- Interactive map of The Meadows Casino & Hotel
- Location: Las Vegas Valley, Nevada; 36°9′29.7″N 115°6′51″W﻿ / ﻿36.158250°N 115.11417°W;
- Opened: 1931
- Closed: 1942
- Signature attractions: the Meadows Revue and the Meadow Larks band
- Casino type: Land
- Owner: Anthony Cornero Frank and Louis Stralla Alex Richmond Guido Marchetti, Frank Miller and Earl West Eddie Clippinger

= The Meadows Casino & Hotel =

Casino hotel in Nevada, United States

The Meadows Casino & Hotel ( The Meadows Club) was the first resort hotel-casino in the Las Vegas area, opening in 1931. The Meadows was located at Fremont Street and East Charleston Boulevard near the Boulder Highway, and outside the Las Vegas city limits. Its location was designed to attract workers and tourists from the Hoover Dam. The hotel had 30 to 50 rooms (accounts vary). The hotel-casino operated a nightclub, featuring the Meadows Revue and the Meadow Larks band. It also had a landing strip for small airplanes.

==History==
In early 1931, Nevada governor Fred B. Balzar signed into law Assembly Bill 98, which legalized gambling, and the Meadows was one of the first casinos to open after legalization. The Meadows was owned by Frank and Louis Stralla and opened on May 2, 1931. They sold the hotel in July 1931 to Alex Richmond. In September 1931, a fire broke out at the hotel and because it was outside the Las Vegas city limits, the Las Vegas city fire department refused to fight the fire.

The casino was leased in 1932 to Guido Marchetti, Frank Miller and Earl West. Then, in 1935, the property was sold to Dave Stearns, Sam Stearns and Larry Potter. The Meadows later became a house of prostitution, operated by Eddie Clippinger. The Meadows was closed down in 1942 by the federal government under provisions of the May Act, as it was near Las Vegas Army Airfield. It later caught on fire and was demolished.

==Afterward==
Tony Cornero later owned the gambling ships SS Rex and SS Tango, in the late 1930s, and SS Lux, in 1946, operating off the coast of Southern California. All three ships were eventually shut down by the government. In 1945, Cornero also briefly owned the S.S. Rex Club on the ground floor of the Apache Hotel in Downtown Las Vegas (now the site of Binion's Gambling Hall and Hotel). He was developing the Stardust Resort and Casino when he died in 1955 while playing craps at the Desert Inn.

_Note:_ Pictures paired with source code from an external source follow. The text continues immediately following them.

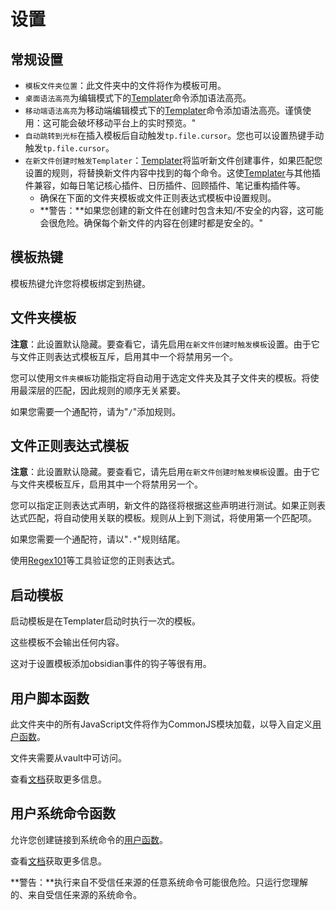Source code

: # 设置

## 常规设置

- `模板文件夹位置`：此文件夹中的文件将作为模板可用。
- `桌面语法高亮`为编辑模式下的[Templater](https://github.com/SilentVoid13/Templater)命令添加语法高亮。
- `移动端语法高亮`为移动端编辑模式下的[Templater](https://github.com/SilentVoid13/Templater)命令添加语法高亮。谨慎使用：这可能会破坏移动平台上的实时预览。"
- `自动跳转到光标`在插入模板后自动触发`tp.file.cursor`。您也可以设置热键手动触发`tp.file.cursor`。
- `在新文件创建时触发Templater`：[Templater](https://github.com/SilentVoid13/Templater)将监听新文件创建事件，如果匹配您设置的规则，将替换新文件内容中找到的每个命令。这使[Templater](https://github.com/SilentVoid13/Templater)与其他插件兼容，如每日笔记核心插件、日历插件、回顾插件、笔记重构插件等。
  - 确保在下面的文件夹模板或文件正则表达式模板中设置规则。
  - **警告：**如果您创建的新文件在创建时包含未知/不安全的内容，这可能会很危险。确保每个新文件的内容在创建时都是安全的。"

## 模板热键

模板热键允许您将模板绑定到热键。

## 文件夹模板

**注意**：此设置默认隐藏。要查看它，请先启用`在新文件创建时触发模板`设置。由于它与文件正则表达式模板互斥，启用其中一个将禁用另一个。

您可以使用`文件夹模板`功能指定将自动用于选定文件夹及其子文件夹的模板。将使用最深层的匹配，因此规则的顺序无关紧要。

如果您需要一个通配符，请为"`/`"添加规则。

## 文件正则表达式模板

**注意**：此设置默认隐藏。要查看它，请先启用`在新文件创建时触发模板`设置。由于它与文件夹模板互斥，启用其中一个将禁用另一个。

您可以指定正则表达式声明，新文件的路径将根据这些声明进行测试。如果正则表达式匹配，将自动使用关联的模板。规则从上到下测试，将使用第一个匹配项。

如果您需要一个通配符，请以"`.*`"规则结尾。

使用[Regex101](https://regex101.com/)等工具验证您的正则表达式。

## 启动模板

启动模板是在Templater启动时执行一次的模板。

这些模板不会输出任何内容。

这对于设置模板添加obsidian事件的钩子等很有用。

## 用户脚本函数

此文件夹中的所有JavaScript文件将作为CommonJS模块加载，以导入自定义[用户函数](./user-functions/overview.md)。

文件夹需要从vault中可访问。

查看[文档](./user-functions/script-user-functions.md)获取更多信息。

## 用户系统命令函数

允许您创建链接到系统命令的[用户函数](./user-functions/overview.md)。

查看[文档](./user-functions/system-user-functions.md)获取更多信息。

**警告：**执行来自不受信任来源的任意系统命令可能很危险。只运行您理解的、来自受信任来源的系统命令。
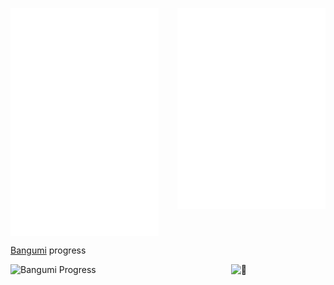 [<img align="left" width="47%" alt="🦑" src="https://raw.githubusercontent.com/THU-Pieris/THU-Pieris/main/github-metrics.svg">](#)

[<img align="right" width="47%" alt="🦑" src="https://raw.githubusercontent.com/THU-Pieris/THU-Pieris/main/metrics.plugin.anilist.characters.svg">](https://anilist.co/user/Pieris/)

<br clear="both">

[Bangumi](https://bgm.tv/user/gamut) progress

<img align="left" width="65%" alt="Bangumi Progress" src="https://bangumi-mosaic-tile.aho.im/users/gamut/timelines/progress.svg">

<img align="right" width="30%" alt="🦑" src="https://count.getloli.com/get/@pieris05?theme=moebooru">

Eddie Clippinger and his wife, Roxie Clippinger, later operated Roxie's, a well known bordello in the Formyle (originally Four Mile) section of Las Vegas on the Boulder Highway. In 1954, the federal government shut it down. The Las Vegas Sun newspaper reported on the political corruption surrounding the operation of Roxies. Glen Jones, the Sheriff of Clark County, filed a $1 million libel lawsuit against Las Vegas Sun owner Hank Greenspun, but later withdrew the lawsuit. In a reelection bid that year, Jones finished last in a field of five candidates and lost the office he had held for 12 years.